Matadi : le commissaire supérieur johnny Kamanga veut remettre la police de proximité au gout du jour

Matadi : le commissaire supérieur johnny Kamanga veut remettre la police de proximité au gout du jour

johnny Kamanga/Photo infobascongo

Sur la route, les relations entre policiers de circulation routière(PCR) et chauffeurs ne sont toujours pas aux beaux fixes. Le commandant du groupe PCR Matadi propose les notions de la police de proximité comme remède aux conflits avec les usagers de la route. Le commissaire supérieur Johnny Kamanga s’est adressé à  ses éléments à la parade de ce 10 septembre devant une dizaine de cadres de l’Association des chauffeurs du Congo(ACCO) dont son président Rolly Nsueka .

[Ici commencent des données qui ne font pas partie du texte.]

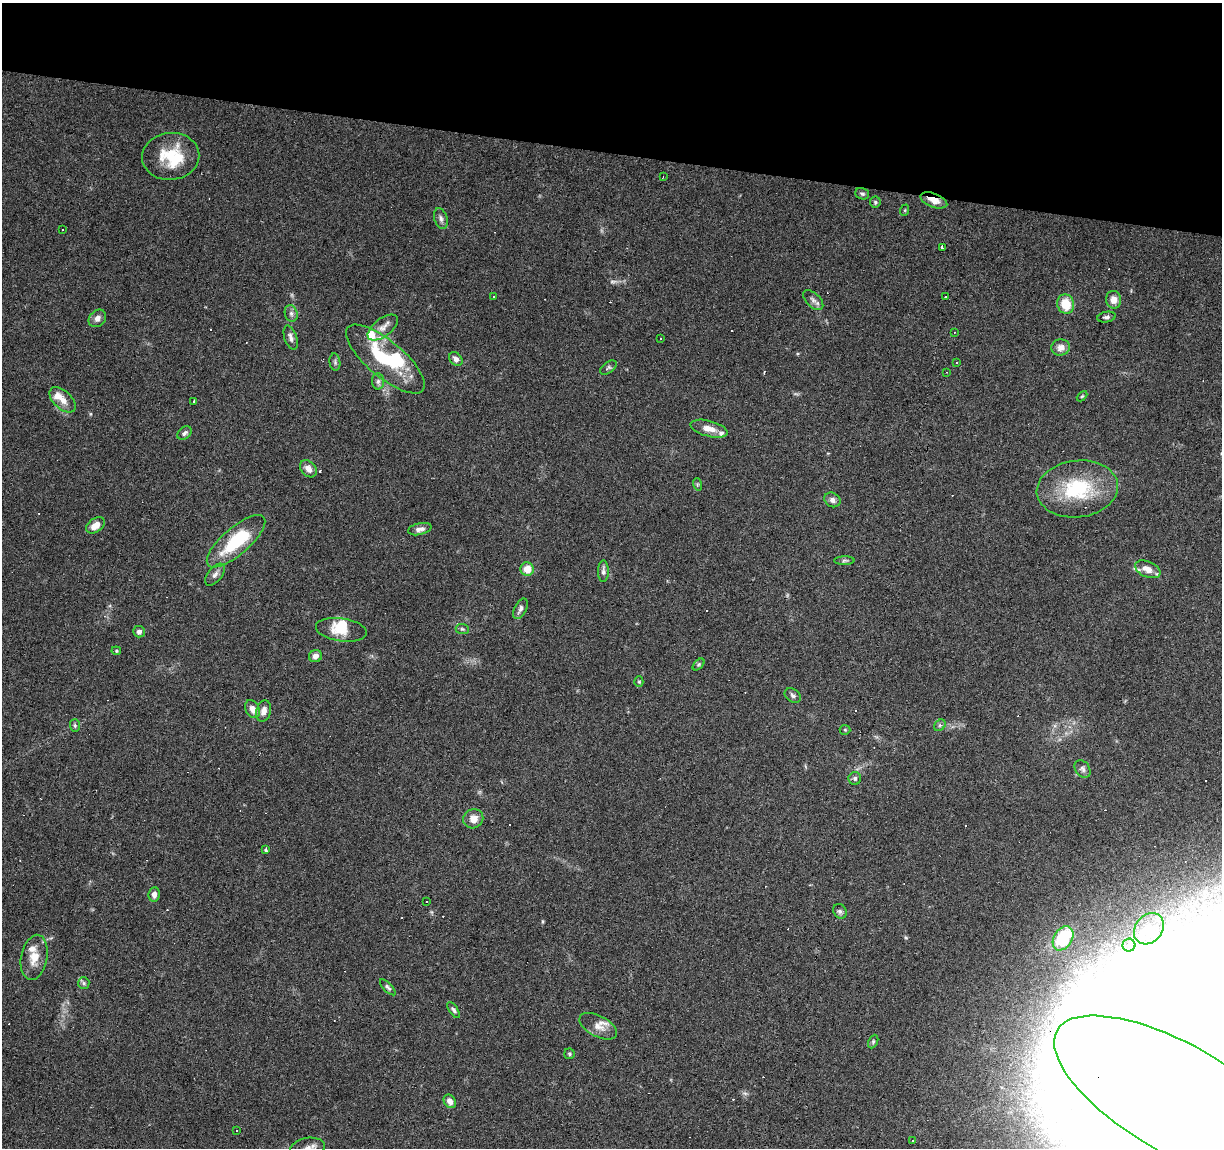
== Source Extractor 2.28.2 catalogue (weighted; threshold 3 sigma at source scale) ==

‘’L’approche police de proximité nous oblige à être proches des usagers de la route ; ce partenariat nous aidera à obtenir un meilleur rendement’’, explique le commissaire supérieur Johnny Kamanga.
Protéger la population
Prévenir les accidents, c’est protéger la population, rappelle d’un air fier à ces hommes le numéro 1 de la police de circulation routière à Matadi. Pour lui, la résolution des problèmes des usagers de la route notamment des chauffeurs fait partie de la mission régalienne de la police , la protection des personnes et de leurs biens . Protéger la population, c’est également respecter ses droits.’’ Le policier de circulation routière est un grand monsieur, c’est le rayonnement de la police’,’ s’enorgueillit Johnny Kamanga. Il ne doit donc pas se comporter en commando.’’
De la redevabilité
‘’Les usagers de la route paient leurs assurances et différents documents de bord. Grâce,entre autres ,à ces paiements, l’Etat nous achète des tenues, des équipements et nous verse nos soldes’’. Au patron de la PCR Matadi d’ajouter: ‘’Nous leur sommes à bien des égards redevables et avons donc le devoir de les protéger et les sécuriser.Nous n’avons donc sous aucun prétexte le droit de les tracasser.Mais nous devons travailler main dans la main.’’
Chasser le naturel, il revient au galop
Président de l’ACcco,Rolly Nsueka évoque pour sa part une batterie de bonnes intentions’’. ‘’En octobre 2017,  nous avons écrit à la hiérarchie de la PCR Matadi au sujet de multiples tracasseries dont nous sommes victimes de la part des éléments de la PCR ; les pratiques honteuses,nous les avions dénoncées: rançonnement (mbote ya likasu,salutation discrète par laquelle on tend de l’argent au policier de roulage) , poste de régulation et/ou de surveillance transformés en postes de contrôle, etc. Des mesures prises dans la foulée de revendications avaient ,en effet ,été suivies à la lettre, mais quelques temps après les policiers de circulation sont rattrapés par de vieux démons du goût du lucre qu’ils se tapent sur notre dos », se plaint le président des chauffeurs matadiens.

Implantée en 2010 à Matadi, une des villes pilotes avec le Kananga et le Bukavu, la police de proximité est devenue l’ombre d’elle-même surtout après le retrait de la coopération britannique. Conséquences, police et population se regardent en chiens de faïence. Pour remettre en scelle cette philosophie de rapprochement entre les deux parties, une mission d’évaluation de la police de proximité composée de membres de la coordination du comité de la réforme de la police a séjourné dans la capitale du Kongo central du 27 au 29 aout 2018. Le commandant de la PCR Matadi s’inscrit lui aussi dans cette logique et croit dure comme fer que les notions sur la police de proximité sont une thérapie à bien des frictions opposant police et population notamment sur la route.